Den Haag, 1 augustus 2023

Met deze brief bied ik u de Jaarbrief terugkeer vreemdelingen 2022 aan, waarmee de Inspectie voor Justitie en Veiligheid (hierna: de Inspectie) rapporteert over het oordeel dat zij heeft gevormd ten aanzien van de voorbereiding en begeleiding van terugkeer van vreemdelingen naar hun herkomstland of een ander land van bestendig verblijf in 2022.

Rapportage

Sinds 2021 hanteert de Inspectie het nationale toezichtsmodel, dat zich richt op thematisch onderzoek (Kamerstuk 29 344, nr. 151). Hierbij richt de Inspectie zich op onderzoek naar individuele terugkeeroperaties (tijdens de uitvoer daarvan), monitoring van het verloop van terugkeeroperaties aan de hand van rapportages van betrokken uitvoeringsorganisaties en thematisch onderzoek op het gebied van terugkeer. Tevens inspecteert zij internationale terugkeeroperaties van de Frontex pool van forced return monitors. Met de jaarlijkse rapportages door de Inspectie, wordt de stand van zaken rondom het terugkeerproces opgemaakt. Aanbevelingen uit deze rapportages kunnen door betrokken uitvoeringsorganisaties worden gebruikt om hun werkprocessen verder te verbeteren.

Conclusies

Ook over 2022 stelt de Inspectie vast dat terugkeer in de regel zorgvuldig wordt voorbereid en uitgevoerd. De Inspectie benoemt twee onderwerpen waar zij eerder over heeft gerapporteerd. Het eerste onderwerp betreft informatie-uitwisseling. De Inspectie signaleert in vergelijking met 2021 een verbetering als het gaat om de overdracht van relevante informatie voorafgaand aan de uitzetting. Wel wordt gewezen op het belang van het delen van informatie over bagage en gezondheid van de vreemdeling voor een rustige en veilige uitzetting. De Inspectie vraagt hiervoor blijvende aandacht. Het tweede onderwerp ziet op het gebruik van hulpmiddelen door DV&O en KMar. De Inspectie is positief dat DV&O ten opzichte van vorig jaar in mindere mate gebruik heeft gemaakt van hulpmiddelen en benoemt verder geen bijzonderheden.

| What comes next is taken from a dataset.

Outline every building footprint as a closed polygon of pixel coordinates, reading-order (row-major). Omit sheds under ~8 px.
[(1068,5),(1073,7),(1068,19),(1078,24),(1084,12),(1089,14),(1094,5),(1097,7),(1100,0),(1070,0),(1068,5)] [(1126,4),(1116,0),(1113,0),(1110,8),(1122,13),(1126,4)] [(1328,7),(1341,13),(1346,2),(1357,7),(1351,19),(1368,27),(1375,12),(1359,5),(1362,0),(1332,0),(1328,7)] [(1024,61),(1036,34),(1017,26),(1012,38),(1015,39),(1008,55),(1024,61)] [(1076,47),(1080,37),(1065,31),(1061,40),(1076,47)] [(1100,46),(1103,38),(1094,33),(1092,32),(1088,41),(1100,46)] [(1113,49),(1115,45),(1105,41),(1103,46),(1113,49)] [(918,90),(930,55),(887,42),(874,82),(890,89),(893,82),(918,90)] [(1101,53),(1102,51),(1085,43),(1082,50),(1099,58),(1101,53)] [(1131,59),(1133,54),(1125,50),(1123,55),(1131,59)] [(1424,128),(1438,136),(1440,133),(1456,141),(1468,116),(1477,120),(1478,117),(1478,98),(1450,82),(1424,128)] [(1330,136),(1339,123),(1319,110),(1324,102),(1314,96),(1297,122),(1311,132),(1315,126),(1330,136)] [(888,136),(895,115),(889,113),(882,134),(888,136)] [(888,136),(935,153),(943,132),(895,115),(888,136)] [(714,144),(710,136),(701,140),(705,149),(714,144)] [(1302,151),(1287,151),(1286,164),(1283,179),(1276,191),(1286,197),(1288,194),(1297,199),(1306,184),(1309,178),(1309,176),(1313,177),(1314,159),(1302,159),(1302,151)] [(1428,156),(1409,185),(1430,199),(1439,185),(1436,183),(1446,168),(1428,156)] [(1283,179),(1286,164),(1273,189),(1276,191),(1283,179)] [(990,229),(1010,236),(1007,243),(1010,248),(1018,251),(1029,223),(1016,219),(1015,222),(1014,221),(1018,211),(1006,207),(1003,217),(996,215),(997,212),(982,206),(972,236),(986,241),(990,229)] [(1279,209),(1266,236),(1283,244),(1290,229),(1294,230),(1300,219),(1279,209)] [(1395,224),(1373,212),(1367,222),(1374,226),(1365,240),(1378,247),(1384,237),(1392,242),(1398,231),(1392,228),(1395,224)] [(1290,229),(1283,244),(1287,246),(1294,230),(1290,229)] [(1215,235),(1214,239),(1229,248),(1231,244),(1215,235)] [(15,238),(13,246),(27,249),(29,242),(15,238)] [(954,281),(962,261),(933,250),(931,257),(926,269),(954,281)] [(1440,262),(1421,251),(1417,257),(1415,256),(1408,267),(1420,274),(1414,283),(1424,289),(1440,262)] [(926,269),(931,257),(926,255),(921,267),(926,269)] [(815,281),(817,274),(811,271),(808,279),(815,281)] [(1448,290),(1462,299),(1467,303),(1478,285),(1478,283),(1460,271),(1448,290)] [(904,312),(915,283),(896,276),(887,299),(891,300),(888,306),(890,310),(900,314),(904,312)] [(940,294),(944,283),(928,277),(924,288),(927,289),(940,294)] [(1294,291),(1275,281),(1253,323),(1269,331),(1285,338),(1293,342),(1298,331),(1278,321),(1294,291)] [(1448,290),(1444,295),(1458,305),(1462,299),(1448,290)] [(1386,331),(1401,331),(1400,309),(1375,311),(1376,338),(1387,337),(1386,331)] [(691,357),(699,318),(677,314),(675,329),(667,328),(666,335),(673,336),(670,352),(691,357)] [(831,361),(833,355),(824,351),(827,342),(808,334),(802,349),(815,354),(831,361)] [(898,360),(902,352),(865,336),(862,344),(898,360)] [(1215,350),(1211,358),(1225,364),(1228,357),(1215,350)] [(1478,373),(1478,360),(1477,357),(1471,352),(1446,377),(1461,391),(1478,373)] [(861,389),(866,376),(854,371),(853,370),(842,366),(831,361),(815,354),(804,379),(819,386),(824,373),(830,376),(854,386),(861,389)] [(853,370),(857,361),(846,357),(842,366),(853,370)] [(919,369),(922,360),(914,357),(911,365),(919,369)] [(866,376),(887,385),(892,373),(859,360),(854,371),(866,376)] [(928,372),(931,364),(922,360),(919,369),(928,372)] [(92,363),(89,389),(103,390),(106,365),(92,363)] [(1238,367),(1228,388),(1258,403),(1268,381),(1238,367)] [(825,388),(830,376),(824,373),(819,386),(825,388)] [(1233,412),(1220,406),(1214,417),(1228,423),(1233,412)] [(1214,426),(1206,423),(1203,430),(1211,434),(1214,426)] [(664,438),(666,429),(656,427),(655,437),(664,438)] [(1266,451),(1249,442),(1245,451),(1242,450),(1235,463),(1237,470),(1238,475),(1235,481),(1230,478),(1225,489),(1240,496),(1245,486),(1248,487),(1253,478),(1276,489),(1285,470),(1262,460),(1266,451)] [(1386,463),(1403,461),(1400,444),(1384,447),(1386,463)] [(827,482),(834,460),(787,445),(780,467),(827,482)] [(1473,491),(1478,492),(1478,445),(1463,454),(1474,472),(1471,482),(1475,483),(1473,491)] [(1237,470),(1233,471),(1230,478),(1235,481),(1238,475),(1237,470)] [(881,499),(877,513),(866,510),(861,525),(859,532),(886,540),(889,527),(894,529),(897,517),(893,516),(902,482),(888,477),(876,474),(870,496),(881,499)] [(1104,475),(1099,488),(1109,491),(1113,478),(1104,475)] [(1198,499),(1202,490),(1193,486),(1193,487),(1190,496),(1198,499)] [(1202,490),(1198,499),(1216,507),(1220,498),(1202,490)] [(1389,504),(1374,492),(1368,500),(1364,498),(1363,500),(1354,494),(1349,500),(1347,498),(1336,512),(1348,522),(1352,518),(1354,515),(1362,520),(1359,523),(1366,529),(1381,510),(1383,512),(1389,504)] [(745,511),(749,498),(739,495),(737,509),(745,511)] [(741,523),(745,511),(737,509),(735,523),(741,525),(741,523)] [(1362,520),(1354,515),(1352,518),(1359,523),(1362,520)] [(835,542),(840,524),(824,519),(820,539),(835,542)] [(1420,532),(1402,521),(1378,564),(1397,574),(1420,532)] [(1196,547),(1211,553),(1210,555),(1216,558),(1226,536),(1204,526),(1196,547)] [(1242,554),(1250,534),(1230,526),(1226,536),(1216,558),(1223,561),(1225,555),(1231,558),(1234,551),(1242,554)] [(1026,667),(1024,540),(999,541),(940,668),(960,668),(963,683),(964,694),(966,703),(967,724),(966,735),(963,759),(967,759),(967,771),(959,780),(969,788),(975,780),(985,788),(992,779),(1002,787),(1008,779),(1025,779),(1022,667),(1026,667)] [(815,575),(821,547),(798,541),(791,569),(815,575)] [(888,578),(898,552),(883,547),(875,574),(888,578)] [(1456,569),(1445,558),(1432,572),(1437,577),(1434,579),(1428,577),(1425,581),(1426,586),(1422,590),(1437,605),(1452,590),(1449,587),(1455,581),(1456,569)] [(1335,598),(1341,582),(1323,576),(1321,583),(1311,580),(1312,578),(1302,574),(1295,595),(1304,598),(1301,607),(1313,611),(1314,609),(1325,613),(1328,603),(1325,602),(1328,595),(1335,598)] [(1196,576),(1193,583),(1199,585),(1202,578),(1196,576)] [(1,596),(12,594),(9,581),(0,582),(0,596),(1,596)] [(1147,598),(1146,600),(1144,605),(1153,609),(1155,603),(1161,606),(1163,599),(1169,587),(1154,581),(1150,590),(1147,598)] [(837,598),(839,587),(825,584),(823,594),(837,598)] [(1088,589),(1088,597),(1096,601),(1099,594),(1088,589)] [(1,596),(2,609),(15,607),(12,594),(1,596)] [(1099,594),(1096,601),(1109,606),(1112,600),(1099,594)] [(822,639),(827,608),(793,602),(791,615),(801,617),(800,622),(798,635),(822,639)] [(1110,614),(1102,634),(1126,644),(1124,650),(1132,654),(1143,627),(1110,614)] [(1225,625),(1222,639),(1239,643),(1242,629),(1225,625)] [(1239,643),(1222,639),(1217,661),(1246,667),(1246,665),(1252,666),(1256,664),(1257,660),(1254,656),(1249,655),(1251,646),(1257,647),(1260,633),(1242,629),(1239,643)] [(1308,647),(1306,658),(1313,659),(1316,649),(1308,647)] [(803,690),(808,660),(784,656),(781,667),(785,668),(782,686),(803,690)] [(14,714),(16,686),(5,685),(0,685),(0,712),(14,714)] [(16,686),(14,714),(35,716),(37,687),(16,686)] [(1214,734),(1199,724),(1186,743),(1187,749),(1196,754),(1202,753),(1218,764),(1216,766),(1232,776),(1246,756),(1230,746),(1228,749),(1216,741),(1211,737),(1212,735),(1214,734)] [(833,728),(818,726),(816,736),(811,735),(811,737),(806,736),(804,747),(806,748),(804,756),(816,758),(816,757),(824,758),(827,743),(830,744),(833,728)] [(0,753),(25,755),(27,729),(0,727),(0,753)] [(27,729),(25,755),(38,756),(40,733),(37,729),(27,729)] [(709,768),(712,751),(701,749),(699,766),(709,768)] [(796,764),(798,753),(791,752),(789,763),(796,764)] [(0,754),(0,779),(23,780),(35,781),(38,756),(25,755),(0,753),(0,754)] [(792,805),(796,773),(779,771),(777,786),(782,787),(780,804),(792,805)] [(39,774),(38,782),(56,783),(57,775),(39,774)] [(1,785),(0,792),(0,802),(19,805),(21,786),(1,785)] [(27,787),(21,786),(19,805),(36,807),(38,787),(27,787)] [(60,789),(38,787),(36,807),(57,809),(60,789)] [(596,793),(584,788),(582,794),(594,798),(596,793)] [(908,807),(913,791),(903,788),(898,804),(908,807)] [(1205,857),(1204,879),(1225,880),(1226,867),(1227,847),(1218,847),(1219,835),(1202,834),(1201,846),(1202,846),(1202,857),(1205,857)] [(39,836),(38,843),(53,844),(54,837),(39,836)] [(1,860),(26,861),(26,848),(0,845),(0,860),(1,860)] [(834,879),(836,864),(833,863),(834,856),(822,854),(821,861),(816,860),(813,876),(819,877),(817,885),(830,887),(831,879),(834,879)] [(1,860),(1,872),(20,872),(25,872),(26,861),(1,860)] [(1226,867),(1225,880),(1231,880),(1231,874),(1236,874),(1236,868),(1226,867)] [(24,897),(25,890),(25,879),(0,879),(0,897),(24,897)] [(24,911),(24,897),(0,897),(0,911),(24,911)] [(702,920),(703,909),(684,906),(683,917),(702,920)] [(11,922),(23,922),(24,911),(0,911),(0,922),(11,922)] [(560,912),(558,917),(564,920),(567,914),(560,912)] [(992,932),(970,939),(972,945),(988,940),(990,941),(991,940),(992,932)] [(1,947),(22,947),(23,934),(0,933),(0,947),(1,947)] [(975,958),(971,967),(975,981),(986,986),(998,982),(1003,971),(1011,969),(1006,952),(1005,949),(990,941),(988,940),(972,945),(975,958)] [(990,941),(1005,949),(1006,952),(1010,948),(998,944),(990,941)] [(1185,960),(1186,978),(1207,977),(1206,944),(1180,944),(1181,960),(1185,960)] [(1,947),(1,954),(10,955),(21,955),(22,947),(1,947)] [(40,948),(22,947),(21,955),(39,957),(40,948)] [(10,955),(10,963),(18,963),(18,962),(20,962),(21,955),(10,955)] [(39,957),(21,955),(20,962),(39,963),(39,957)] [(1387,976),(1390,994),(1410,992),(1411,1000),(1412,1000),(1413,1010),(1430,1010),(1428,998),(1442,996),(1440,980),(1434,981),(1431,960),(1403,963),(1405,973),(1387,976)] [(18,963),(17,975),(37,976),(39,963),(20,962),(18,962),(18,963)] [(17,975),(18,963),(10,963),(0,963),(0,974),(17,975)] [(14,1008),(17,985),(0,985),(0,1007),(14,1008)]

Ten slotte verwijst de Inspectie naar het thematisch onderzoek «Verantwoord vertrek» dat zij op 8 november 2022 heeft gepubliceerd. Hierover heb ik de Tweede Kamer op 11 november 2022 geïnformeerd1.

Ik vraag aandacht bij de betrokken uitvoeringsorganisaties voor de aanbevelingen, om op basis daarvan het terugkeerproces nog verder te verbeteren. Tevens dank ik de Inspectie voor het onderzoek dat zij heeft verricht.

Tot slot merk ik op dat de Inspectie vanaf volgend jaar geen afzonderlijke jaarbrief over uitzettingen meer zal publiceren, maar bevindingen zal meenemen in haar algemene jaarbericht.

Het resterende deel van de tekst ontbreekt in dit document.